Not bad, but not incredible either
Anyechka | Rensselaer, NY United States | 03/27/2007
(3 out of 5 stars)
"Documentaries/compilation films like this one are important because most people are so used to thinking of the events of WWII in black and white. That era exists in black and white in the consciousness of many people, even though it obviously happened in living color to those who actually lived through it and haven't gotten the story through archival footage. Seeing these events in color can give them an immediacy and vibrancy not always available in black and white, even though the color spectrum in film at that time wasn't as wide as it is today. However, I agree that a lot of this footage is already available in other DVDs containing WWII scenes in color. And despite the title, most of it consists of the events leading up to D-Day and the events that happened shortly afterwards, like the liberation of Paris. I understand that one can't see a film about a certain historical event in isolation and that one can only really understand it if one is given the backstory leading up to it, but it would have been nice to have seen a little more actual D-Day footage. Surely there exists some more color footage of the landing and the battles than just the meagre stuff here. Although it's also not fair to complain about how there's not a lot of important battle footage, since as it's pointed out in one of the featurettes, real life isn't like a Hollywood war movie. An actual news reporter filming events as they unfold isn't always going to get a good image of something like an explosion or a particular act of heroism by a soldier, or even to capture the most important events at all, busy filming something else and missing all of the fireworks.
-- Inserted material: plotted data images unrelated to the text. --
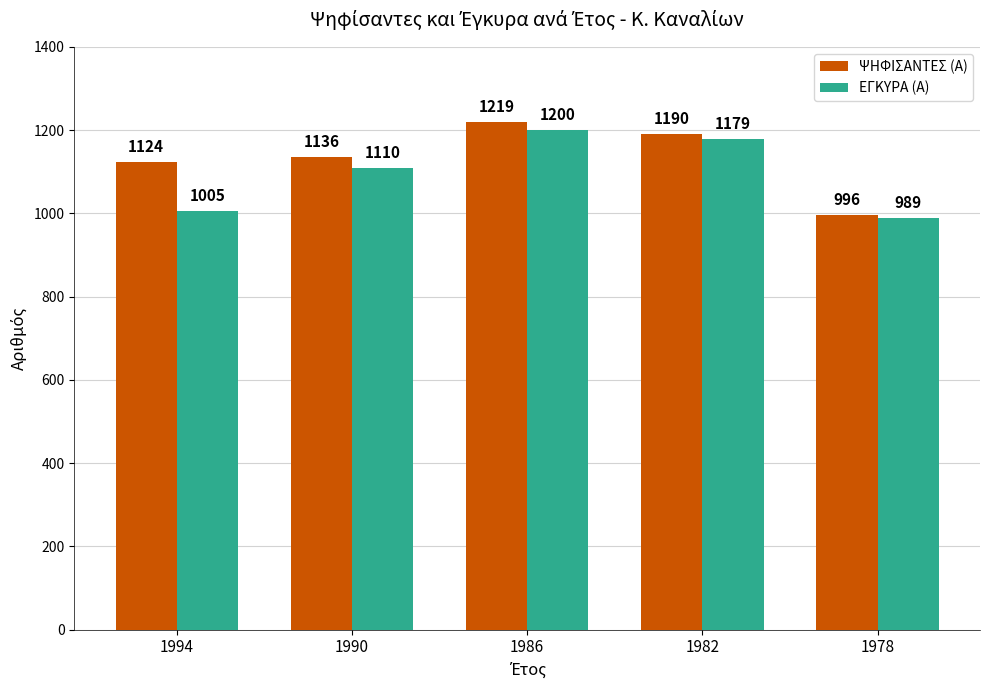

At which label is ΕΓΚΥΡΑ (Α) closest to 1094?

1990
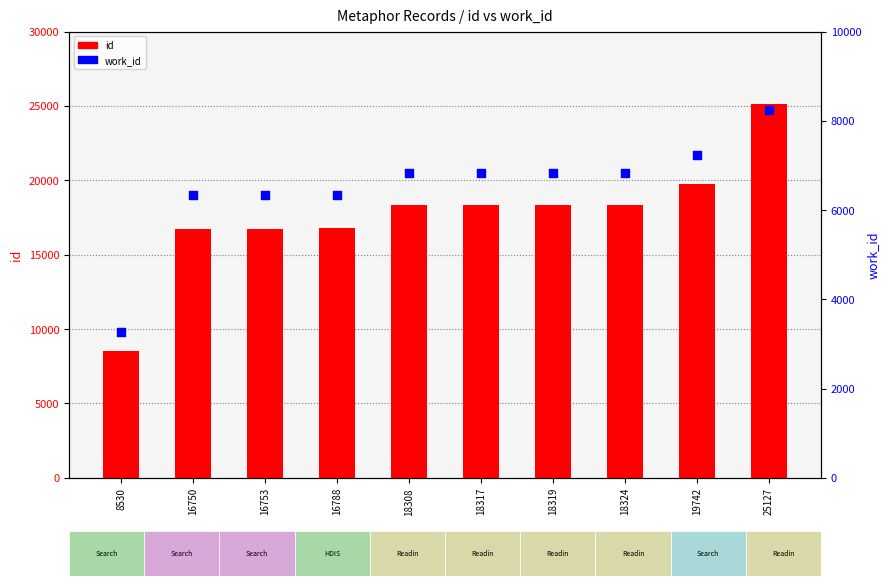

Which series reaches the maximum Y coordinate?

id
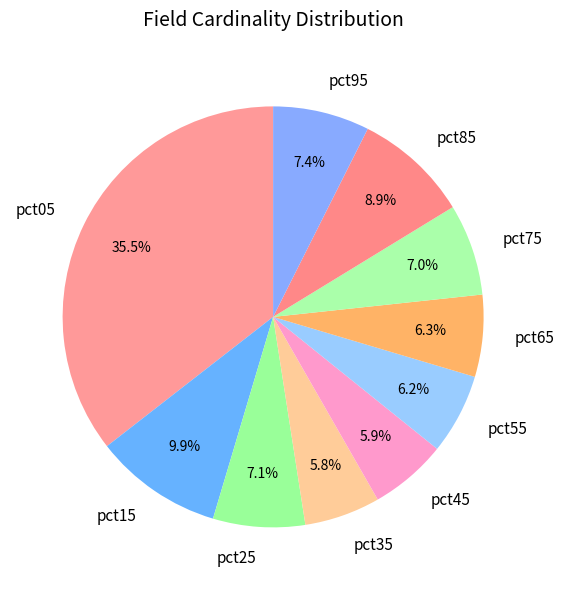

What is the total percentage of pct25 and pct35?

12.9%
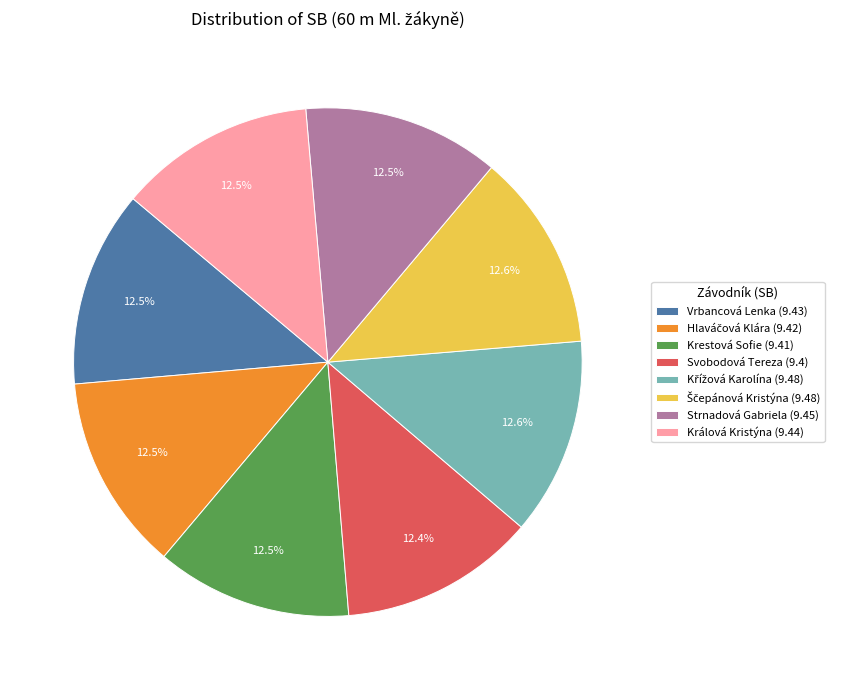

Is the sum of Krestová Sofie (9.41) and Strnadová Gabriela (9.45) greater than half?

No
The narration also isn't particularly exciting or enthusiastic; it seemed to me little more than a monotone, not giving the sense that the narrator were really into this historical event and conveying that interest and enthusiasm to the viewer.
Included as bonus features are interactive maps of the major battles, bios of the major players (American, English, German), short video diaries from three vets, a timeline of WWII (with a sub-timeline just for D-Day), and three featurettes, "The Overlord Experience: Veterans Reflect on the Experience of D-Day," "Media and War: The Impact of Colour Film in Remembering D-Day," and "D-Day's First Battle: The Role of Airborne Troops in Normandy." Overall, it's not the most memorable or indispensible WWII DVD out there, but it's not completely devoid of value or interest either."